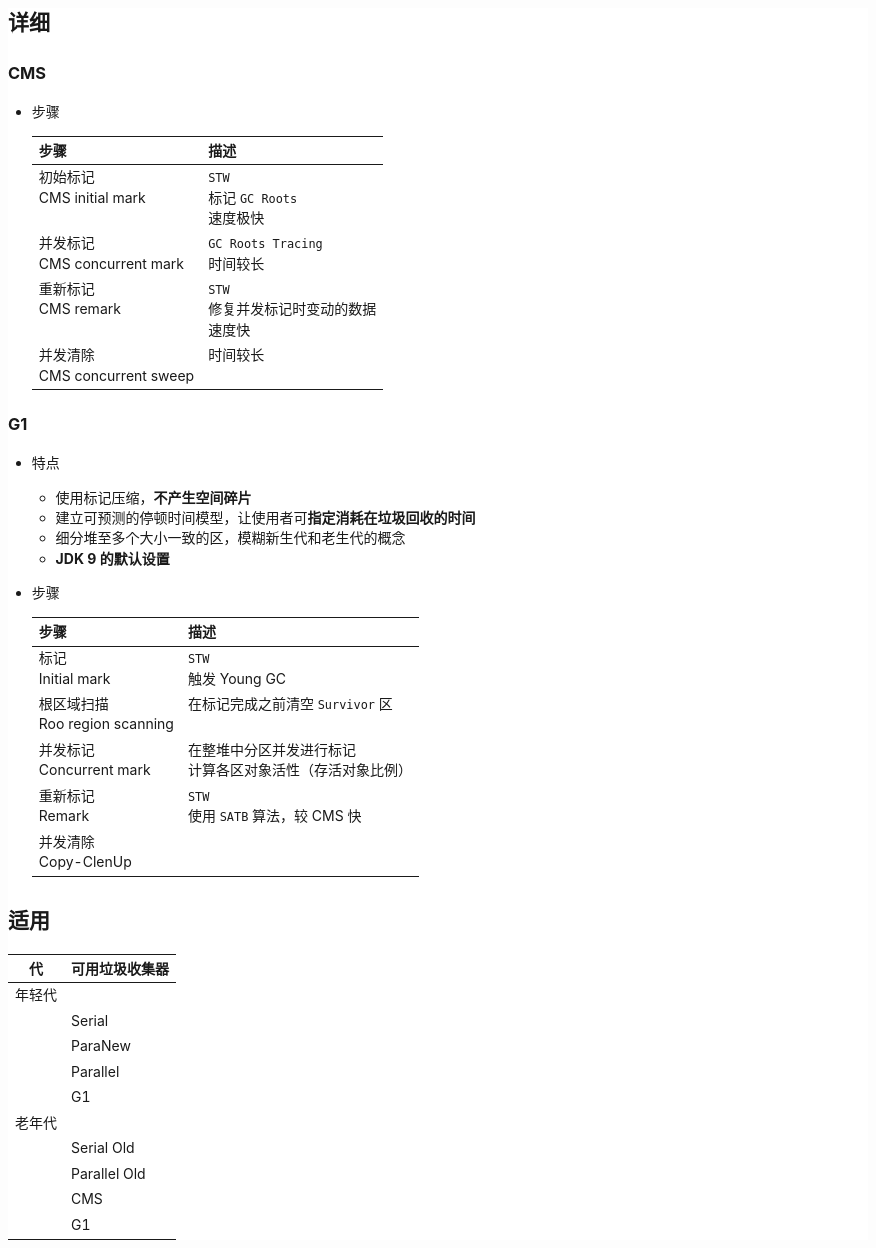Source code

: ## 详细
### CMS

- 步骤

	| 步骤                             | 描述                                        |
	|--------------------------------|-------------------------------------------|
	| 初始标记<br>CMS initial mark     | `STW`<br>标记 `GC Roots`<br>速度极快        |
	| 并发标记<br>CMS concurrent mark  | `GC Roots Tracing` <br>时间较长             |
	| 重新标记<br>CMS remark           | `STW`<br>修复并发标记时变动的数据<br>速度快 |
	| 并发清除<br>CMS concurrent sweep | 时间较长                                    |


### G1

- 特点
	- 使用标记压缩，**不产生空间碎片**
	- 建立可预测的停顿时间模型，让使用者可**指定消耗在垃圾回收的时间**
	- 细分堆至多个大小一致的区，模糊新生代和老生代的概念
	- **JDK 9 的默认设置**

- 步骤

	| 步骤                              | 描述                                                       |
	|---------------------------------|------------------------------------------------------------|
	| 标记<br>Initial mark              | `STW`<br>触发 Young GC                                     |
	| 根区域扫描<br>Roo region scanning | 在标记完成之前清空 `Survivor` 区                           |
	| 并发标记<br>Concurrent mark       | 在整堆中分区并发进行标记<br>计算各区对象活性（存活对象比例） |
	| 重新标记<br>Remark                | `STW`<br> 使用 `SATB` 算法，较 CMS 快                       |
	| 并发清除<br>Copy-ClenUp           |                                                            |


## 适用

|   代   | 可用垃圾收集器 |
|--------|----------------|
| 年轻代 |                |
|        | Serial         |
|        | ParaNew        |
|        | Parallel       |
|        | G1             |
| 老年代 |                |
|        | Serial Old     |
|        | Parallel Old   |
|        | CMS            |
|        | G1             |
* * *
- [EXERCISE]:
Without the pictures, give the entries above back exactly.

- [OUTPUT FOR THIS EXERCISE]:
Source code

: ## 详细
### CMS

- 步骤

	| 步骤                             | 描述                                        |
	|--------------------------------|-------------------------------------------|
	| 初始标记<br>CMS initial mark     | `STW`<br>标记 `GC Roots`<br>速度极快        |
	| 并发标记<br>CMS concurrent mark  | `GC Roots Tracing` <br>时间较长             |
	| 重新标记<br>CMS remark           | `STW`<br>修复并发标记时变动的数据<br>速度快 |
	| 并发清除<br>CMS concurrent sweep | 时间较长                                    |


### G1

- 特点
	- 使用标记压缩，**不产生空间碎片**
	- 建立可预测的停顿时间模型，让使用者可**指定消耗在垃圾回收的时间**
	- 细分堆至多个大小一致的区，模糊新生代和老生代的概念
	- **JDK 9 的默认设置**

- 步骤

	| 步骤                              | 描述                                                       |
	|---------------------------------|------------------------------------------------------------|
	| 标记<br>Initial mark              | `STW`<br>触发 Young GC                                     |
	| 根区域扫描<br>Roo region scanning | 在标记完成之前清空 `Survivor` 区                           |
	| 并发标记<br>Concurrent mark       | 在整堆中分区并发进行标记<br>计算各区对象活性（存活对象比例） |
	| 重新标记<br>Remark                | `STW`<br> 使用 `SATB` 算法，较 CMS 快                       |
	| 并发清除<br>Copy-ClenUp           |                                                            |


## 适用

|   代   | 可用垃圾收集器 |
|--------|----------------|
| 年轻代 |                |
|        | Serial         |
|        | ParaNew        |
|        | Parallel       |
|        | G1             |
| 老年代 |                |
|        | Serial Old     |
|        | Parallel Old   |
|        | CMS            |
|        | G1             |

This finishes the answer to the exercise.